▸ **Work instruction**:
Would you restate, word for word, only the lines starting at the one with "823 443 358.84" and ending with the final line of the entries below? Pictures stay out.

*** Provided entries ***

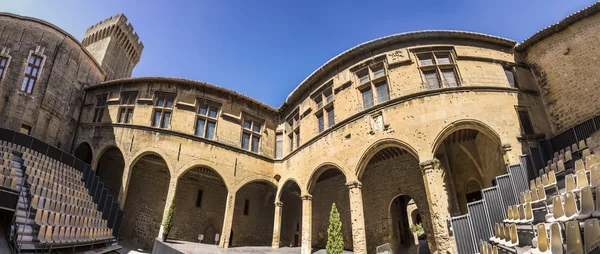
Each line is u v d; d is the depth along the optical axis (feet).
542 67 48.32
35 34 61.67
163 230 50.80
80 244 36.09
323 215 69.10
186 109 64.75
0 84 54.70
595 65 41.60
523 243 25.68
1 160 41.98
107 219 51.83
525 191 32.60
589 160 27.78
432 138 41.24
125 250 49.96
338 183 67.92
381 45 52.80
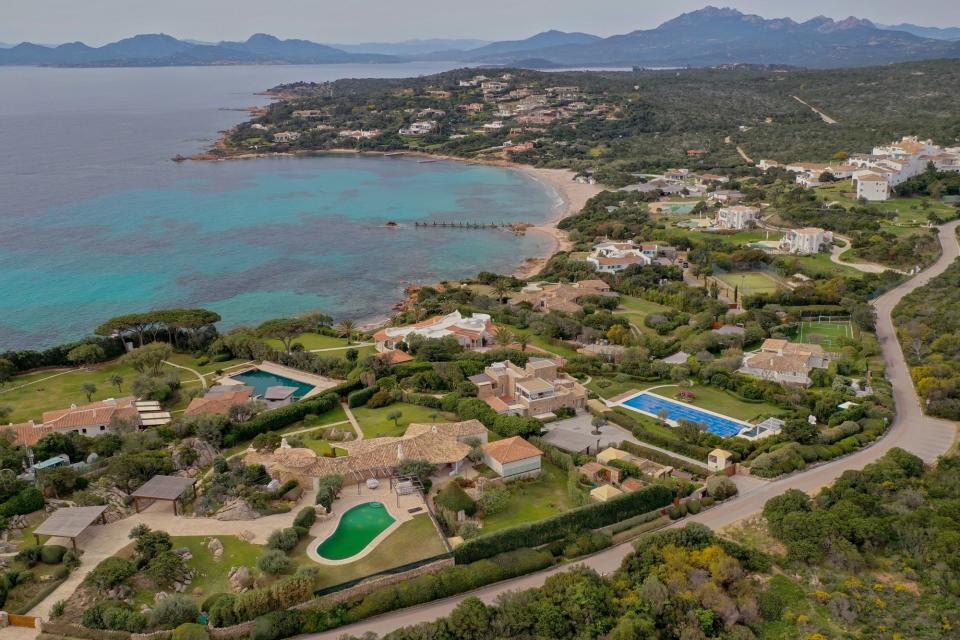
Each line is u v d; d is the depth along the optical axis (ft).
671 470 343.67
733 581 256.32
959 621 235.81
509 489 325.83
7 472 295.89
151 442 357.41
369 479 324.80
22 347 547.90
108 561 252.62
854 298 570.05
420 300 643.86
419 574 263.70
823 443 358.84
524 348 510.99
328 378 469.57
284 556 260.62
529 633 236.63
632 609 241.96
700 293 614.34
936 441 362.74
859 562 263.90
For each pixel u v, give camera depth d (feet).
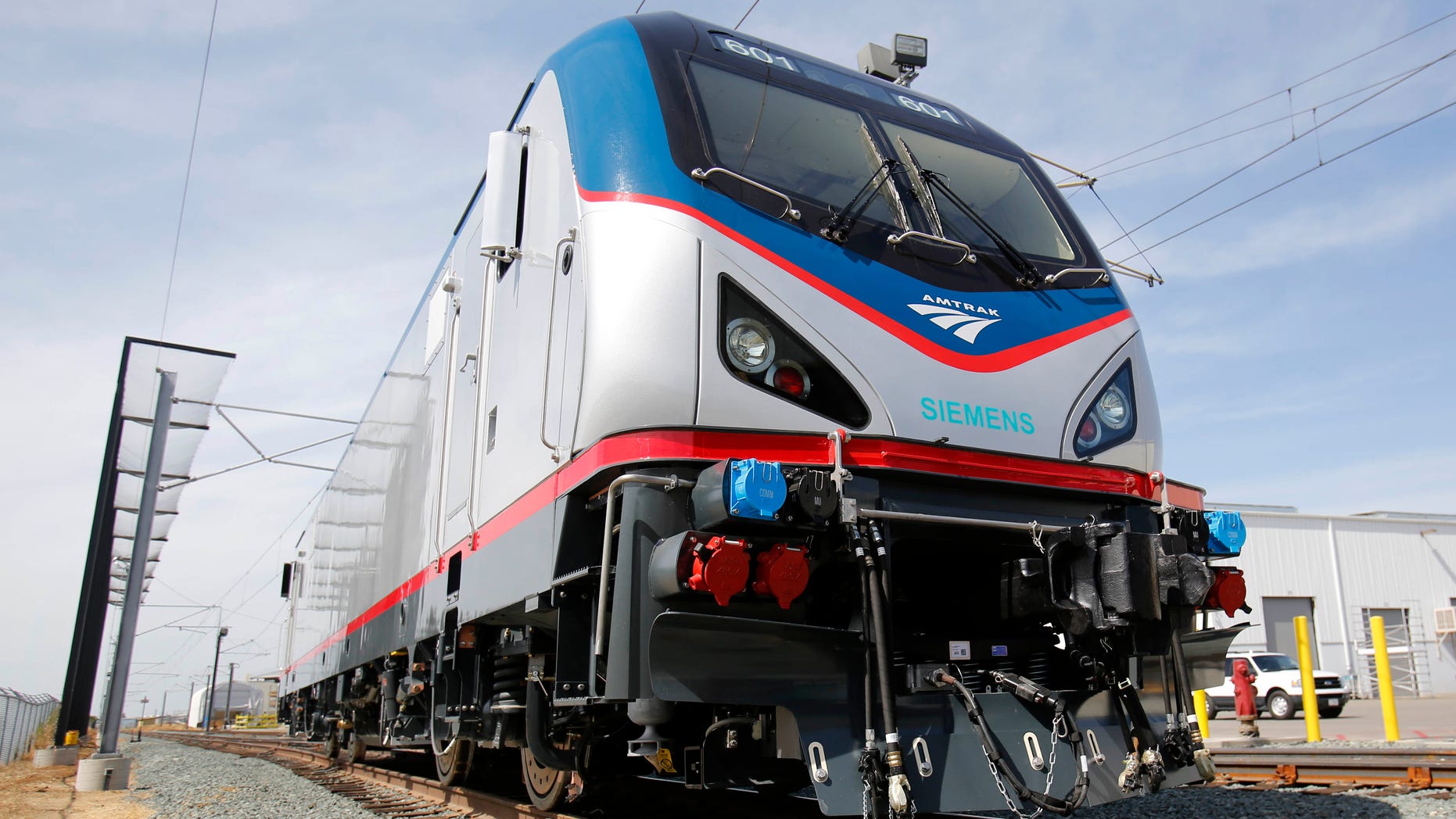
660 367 12.41
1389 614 102.32
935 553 14.70
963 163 16.99
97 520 70.90
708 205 13.28
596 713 16.01
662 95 14.23
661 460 11.98
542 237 15.83
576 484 12.99
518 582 15.05
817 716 11.55
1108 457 14.70
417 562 23.84
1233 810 18.21
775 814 18.19
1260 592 99.40
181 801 33.60
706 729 13.39
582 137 14.70
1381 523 105.19
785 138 14.93
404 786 30.58
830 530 12.17
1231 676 75.61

*** End of Provided entries ***

▸ **Expected answer**:
823 443 358.84
524 348 510.99
328 378 469.57
284 556 260.62
529 633 236.63
632 609 241.96
700 293 614.34
936 441 362.74
859 562 263.90
For each pixel u v, give camera depth d (feet).
660 367 12.41
1389 614 102.32
935 553 14.70
963 163 16.99
97 520 70.90
708 205 13.28
596 713 16.01
662 95 14.23
661 460 11.98
542 237 15.83
576 484 12.99
518 582 15.05
817 716 11.55
1108 457 14.70
417 562 23.84
1233 810 18.21
775 814 18.19
1260 592 99.40
181 801 33.60
706 729 13.39
582 137 14.70
1381 523 105.19
785 138 14.93
404 786 30.58
830 530 12.17
1231 676 75.61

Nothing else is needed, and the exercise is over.